======== RECORDS FOR THE TASK

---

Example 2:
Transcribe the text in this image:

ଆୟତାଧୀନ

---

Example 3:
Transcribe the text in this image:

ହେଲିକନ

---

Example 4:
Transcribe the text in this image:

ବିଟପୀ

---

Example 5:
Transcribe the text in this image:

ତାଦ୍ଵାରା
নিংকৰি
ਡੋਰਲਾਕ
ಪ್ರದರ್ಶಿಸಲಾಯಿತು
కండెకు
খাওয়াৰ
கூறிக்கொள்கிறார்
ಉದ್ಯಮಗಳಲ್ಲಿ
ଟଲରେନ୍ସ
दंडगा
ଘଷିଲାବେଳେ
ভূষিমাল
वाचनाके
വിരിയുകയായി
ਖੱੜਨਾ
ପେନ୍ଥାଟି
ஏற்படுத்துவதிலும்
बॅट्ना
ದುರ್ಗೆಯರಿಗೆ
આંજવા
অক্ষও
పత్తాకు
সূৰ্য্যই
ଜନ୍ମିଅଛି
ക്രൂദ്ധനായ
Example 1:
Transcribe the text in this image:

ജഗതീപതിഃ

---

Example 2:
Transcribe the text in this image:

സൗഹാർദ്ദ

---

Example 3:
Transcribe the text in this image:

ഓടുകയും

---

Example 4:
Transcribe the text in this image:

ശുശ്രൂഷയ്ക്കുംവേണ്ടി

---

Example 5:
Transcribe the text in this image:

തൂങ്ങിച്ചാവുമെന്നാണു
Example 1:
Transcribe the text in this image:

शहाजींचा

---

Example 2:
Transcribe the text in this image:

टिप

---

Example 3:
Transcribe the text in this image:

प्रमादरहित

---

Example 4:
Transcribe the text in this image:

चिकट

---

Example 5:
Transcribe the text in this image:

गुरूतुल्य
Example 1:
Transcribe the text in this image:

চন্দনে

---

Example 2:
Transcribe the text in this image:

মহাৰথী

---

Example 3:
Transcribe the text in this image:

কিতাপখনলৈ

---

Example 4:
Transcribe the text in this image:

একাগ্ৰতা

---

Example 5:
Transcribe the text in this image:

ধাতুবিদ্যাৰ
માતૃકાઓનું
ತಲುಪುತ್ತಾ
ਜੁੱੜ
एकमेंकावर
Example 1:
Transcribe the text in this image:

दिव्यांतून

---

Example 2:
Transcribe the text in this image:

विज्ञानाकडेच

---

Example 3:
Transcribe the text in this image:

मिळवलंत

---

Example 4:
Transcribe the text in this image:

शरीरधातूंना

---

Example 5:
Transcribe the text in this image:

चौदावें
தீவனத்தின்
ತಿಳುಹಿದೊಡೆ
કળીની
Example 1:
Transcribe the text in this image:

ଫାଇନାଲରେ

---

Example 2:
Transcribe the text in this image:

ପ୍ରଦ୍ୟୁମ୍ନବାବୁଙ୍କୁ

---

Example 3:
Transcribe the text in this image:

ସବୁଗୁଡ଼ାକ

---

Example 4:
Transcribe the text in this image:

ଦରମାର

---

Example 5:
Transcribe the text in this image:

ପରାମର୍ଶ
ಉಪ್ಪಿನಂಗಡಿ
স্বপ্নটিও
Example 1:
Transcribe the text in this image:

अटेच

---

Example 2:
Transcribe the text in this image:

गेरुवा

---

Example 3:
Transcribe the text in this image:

================

◆ TASK INSTRUCTIONS ◆
Return the items word for word, starting at the very beginning and ending with the line that contains "ശുശ്രൂഷയ്ക്കുംവേണ്ടി", including that line.

◆ FINAL RESULT ◆
---

Example 2:
Transcribe the text in this image:

ଆୟତାଧୀନ

---

Example 3:
Transcribe the text in this image:

ହେଲିକନ

---

Example 4:
Transcribe the text in this image:

ବିଟପୀ

---

Example 5:
Transcribe the text in this image:

ତାଦ୍ଵାରା
নিংকৰি
ਡੋਰਲਾਕ
ಪ್ರದರ್ಶಿಸಲಾಯಿತು
కండెకు
খাওয়াৰ
கூறிக்கொள்கிறார்
ಉದ್ಯಮಗಳಲ್ಲಿ
ଟଲରେନ୍ସ
दंडगा
ଘଷିଲାବେଳେ
ভূষিমাল
वाचनाके
വിരിയുകയായി
ਖੱੜਨਾ
ପେନ୍ଥାଟି
ஏற்படுத்துவதிலும்
बॅट्ना
ದುರ್ಗೆಯರಿಗೆ
આંજવા
অক্ষও
పత్తాకు
সূৰ্য্যই
ଜନ୍ମିଅଛି
ക്രൂദ്ധനായ
Example 1:
Transcribe the text in this image:

ജഗതീപതിഃ

---

Example 2:
Transcribe the text in this image:

സൗഹാർദ്ദ

---

Example 3:
Transcribe the text in this image:

ഓടുകയും

---

Example 4:
Transcribe the text in this image:

ശുശ്രൂഷയ്ക്കുംവേണ്ടി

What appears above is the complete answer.